Hoe kunnen overheden meer burgergericht procederen?

Hoe kunnen onnodige procedures tussen de overheid en burgers worden voorkomen? En als een procedure nodig is, hoe kan zo burgergericht mogelijk worden geprocedeerd? Er blijkt in de praktijk behoefte aan een drietal instrumenten, namelijk handvatten voor organisatieveranderingen naar een meer burgergerichte behandeling van bezwaarschriften, richtlijnen voor behoorlijk procedeergedrag in (hoger) beroep en een afwegingskader voor het instellen van hoger beroep. Dit blijkt uit onderzoek van Pro Facto en de Rijksuniversiteit Groningen dat in opdracht van het WODC is uitgevoerd.

Procedures in het bestuursrecht, zoals het bezwaar maken tegen het intrekken van een uitkering, zijn voor burgers regelmatig een teleurstellende ervaring. Niet alleen de uitkomst van een procedure, maar ook de wijze waarop deze wordt gevoerd, is van invloed op het vertrouwen tussen burger en overheid. De Toeslagenaffaire heeft laten zien hoe het met procedures van de overheid mis kan gaan. Hoe kunnen vertegenwoordigers van de overheid bij hun interactie met burgers worden ondersteund, zodat onnodige procedures kunnen worden voorkomen, en hoe kunnen overheden meer burgergericht procederen? Dat is onderzocht door middel van vier sessies met professionals uit het veld. Daaruit bleek behoefte aan een drietal instrumenten.
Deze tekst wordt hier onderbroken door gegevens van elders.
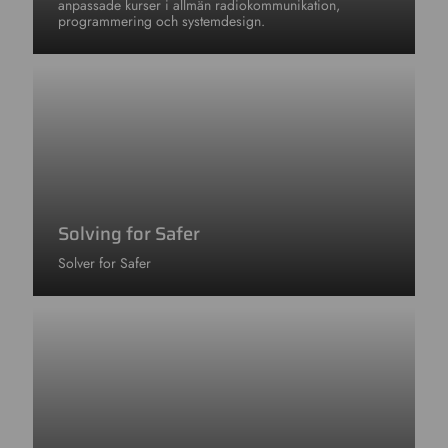
anpassade kurser i allmän radiokommunikation,
programmering och systemdesign.
Solving for Safer
Solver for Safer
Handvatten voor organisatieverandering

Veel overheden zijn al bezig met een meer burgergerichte behandeling van bezwaarschriften. Waar dit niet lukt, komt dat vooral doordat bezwaarbehandelaars onvoldoende door de organisatie worden ondersteund of gestimuleerd. Daarom bestaat er behoefte aan een instrument dat overheidsorganisaties handvatten biedt om een verandering in te zetten naar een meer burgergerichte organisatie. Dit instrument richt zich vooral op het bestuur en management van een overheidsorganisatie.

Richtlijnen procedeergedrag

Over wat in (hoger) beroep als behoorlijk procedeergedrag wordt gezien, bestaat nog geen volledige duidelijkheid. Er is (nog) weinig onderzoek verricht naar wat het best werkt (best practices) in (hoger) beroep. Wel waren de betrokken professionals bij de sessies het eens over een set gedragsnormen die altijd zouden moeten worden nageleefd. Dan gaat het bijvoorbeeld over de goede overdracht tussen bezwaarbehandelaar en de vertegenwoordiger in beroep, een professionele houding tijdens de zitting en het geven van duidelijke mondelinge uitleg aan de betreffende burger.

Rechtzaak
Beeld: ©Rijksoverheid

Afwegingskader hoger beroep

Een hoger beroep zaak kan een grote impact hebben op burgers, die langer in onzekerheid worden gehouden. Overheden zouden daarom terughoudend dienen te zijn met het instellen daarvan. Een afwegingskader over wanneer wel of niet een hoger beroep in te stellen, kan daarbij helpen. Dat afwegingskader zou moeten bestaan uit instructies voor de belangenafweging en voorschriften voor de procedure die gevolgd moet worden.

Hoe nu verder?

De grootste opgave ligt waarschijnlijk op het gebied van het stimuleren van organisatieverandering. Dat kan bijvoorbeeld door een campagne waarbij overheden worden gestimuleerd om een visie op te stellen over burgergericht procederen. Of door het ontwikkelen van een centrale en toegankelijke kennisbank met best practices op dit gebied. Ook wordt aangeraden om onderzoek te doen naar waarom behoorlijk procedeergedrag bij sommige organisaties niet van de grond komt en bij andere juist wel. De rijksoverheid kan hierin het initiatief nemen.

Voor wat betreft procedeergedrag in (hoger) beroep kan de rijksoverheid richtlijnen opstellen en deze actief delen met andere overheden. Hierbij kunnen de eerder genoemde gedragsnormen worden opgenomen. Daarnaast wordt aanbevolen om nader onderzoek te laten doen naar best practices in (hoger) beroep.

Op rijksniveau zou er op korte termijn een model-beleidsregel kunnen worden opgesteld voor het instellen van hoger beroep. Deze zou via ministeries bij uitvoeringsorganisaties en via bijvoorbeeld de VNG bij decentrale overheden verspreid kunnen worden. Overheden kunnen deze model-beleidsregel als uitgangspunt gebruiken en vervolgens aanpassen aan hun eigen organisatiewensen.